■ Page extract ■
==========
Saturday, 30 June 2012

Bob the Banker



Bob Diamond: Would you Trust this Man?
Villain of the week for the global chattering classes is Bob Diamond, an American banker with an epic string of titles. He is 'Group Chief Executive of Barclays plc’, ‘CE of Corporate & Investment Banking and Wealth Management’, and ‘Executive Director of the Boards of Barclays plc and Barclays Bank plc’.  It reminds me of the Homeric King (basileus) Agamemnon, King of Kings, Most Kingy (basileutatos) even among the Very Kingy Indeed, and of All Islands King.

Bob's Hair Colourant
When I was young, Barclay’s made profits from the oppressive regimes of a cabal of South American military dictators. But the bank is now dodgily fixing LIBOR. The process of secretly manipulating something that sounds like a mixture of LIQUOR, LIVER and LIBERTINE (actually the London Interbank Offered Rate) is (bizarrely) perceived as Going Too Far even by the totally amoral community of high financiers. 

'The Death of Crassus' by Pierre Cousteau (1555)
I don’t myself understand the casuistic distinctions which self-styled ‘virtuous’ bankers draw between themselves and Diamond. Surely all financially creamed-off ‘property’ is theft? But Diamond really is under pressure to resign. David Cameron, whose personal fortune derives partly from his ancestors’ profession of helping rich people evade taxes, is on one of his hypocritical high horses. He is demanding that Diamond’s head rolls.

I personally would like to see Bob force-fed molten gold, the retribution which Cassius Dio says the Parthians devised for the avaricious Roman General Crassus who thirsted for their wealth. Somewhere in Turkmenistan there is a golden replica of Crassus’ oesophagus.
==========
■ Information given ■
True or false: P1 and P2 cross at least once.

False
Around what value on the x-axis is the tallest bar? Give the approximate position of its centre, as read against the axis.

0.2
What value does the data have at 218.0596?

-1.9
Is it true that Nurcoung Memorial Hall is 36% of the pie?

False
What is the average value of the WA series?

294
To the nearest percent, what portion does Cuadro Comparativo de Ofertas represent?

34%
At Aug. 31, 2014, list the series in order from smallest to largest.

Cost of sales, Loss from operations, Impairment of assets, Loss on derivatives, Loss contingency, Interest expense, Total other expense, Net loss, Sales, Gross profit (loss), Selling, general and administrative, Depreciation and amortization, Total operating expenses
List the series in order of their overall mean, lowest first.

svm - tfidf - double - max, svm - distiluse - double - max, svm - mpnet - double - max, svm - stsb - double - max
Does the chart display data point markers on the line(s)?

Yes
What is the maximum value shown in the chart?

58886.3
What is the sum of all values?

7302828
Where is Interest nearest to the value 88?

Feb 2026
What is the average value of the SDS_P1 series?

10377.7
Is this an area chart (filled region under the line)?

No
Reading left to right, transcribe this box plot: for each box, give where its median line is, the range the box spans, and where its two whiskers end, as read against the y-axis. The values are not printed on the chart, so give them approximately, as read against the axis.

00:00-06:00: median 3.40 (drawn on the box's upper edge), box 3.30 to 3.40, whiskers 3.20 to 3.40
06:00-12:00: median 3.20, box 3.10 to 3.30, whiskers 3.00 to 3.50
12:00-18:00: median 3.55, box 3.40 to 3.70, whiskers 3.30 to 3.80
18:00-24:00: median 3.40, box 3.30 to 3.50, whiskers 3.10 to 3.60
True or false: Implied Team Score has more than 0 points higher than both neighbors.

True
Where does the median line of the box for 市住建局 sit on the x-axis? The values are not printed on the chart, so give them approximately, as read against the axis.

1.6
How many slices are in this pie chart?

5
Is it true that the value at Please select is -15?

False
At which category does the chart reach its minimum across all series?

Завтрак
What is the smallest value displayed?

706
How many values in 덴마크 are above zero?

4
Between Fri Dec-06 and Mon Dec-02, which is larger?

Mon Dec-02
==========
■ What to do ■
1 > According to the Bob Diamond post, what retribution does Cassius Dio say the Parthians devised for the Roman General Crassus?
2 > For each statement, decide whether it agrees with the Bob Diamond post. Answer yes or no, and quote the words from the post that settle it.
(a) Bob Diamond is described as a British banker.
(b) LIBOR stands for the London Interbank Offered Rate.
(c) David Cameron is demanding that Diamond be removed.
3 > Carry on the Bob Diamond post from its final sentence.

■ Activity answers ■
1 > Force-feeding him molten gold.

2 >
(a) No: "an American banker with an epic string of titles"
(b) Yes: "actually the London Interbank Offered Rate"
(c) Yes: "He is demanding that Diamond’s head rolls."

3 >
But perhaps for Bob Diamond we need a punishment that has to do with diamonds instead. I would also enjoy sentencing him to hard labour, with the status of illegal immigrant, in a dangerous diamond mine where trade unions were banned.  

The Very Fishy Alex Salmond
It is fun to associate prominent people’s names with their trades or physiognomy:  the piscine First Minister of Scotland, Alex Salmond, could not look more like a salmon if he tried. Bob Diamond could have been called ‘Gold’, or ‘Proffitt’, but ‘Diamond’, appropriately, implies unparalleled hardness as well as financial excess.  Bob Diamond is also a sponger on the rest of us. A cartoonist like Georgia Poynder (age 12) might draw him as SpongeBob DiamondPants (see fig. below).

SpongeBob Diamondpants
Even conservative estimates of Bob’s  annual salary vary between £1.3-million-plus-17-million-bonuses, and about three times that much. But speaking as a girl who knows a lot about artificial hair colorants, my question to Bob Diamond is actually this: given the enormity of your income, why don’t you invest in a better quality of hair-dye?  Don’t you agree with L’Oreal that you are self-evidently ‘worth it’?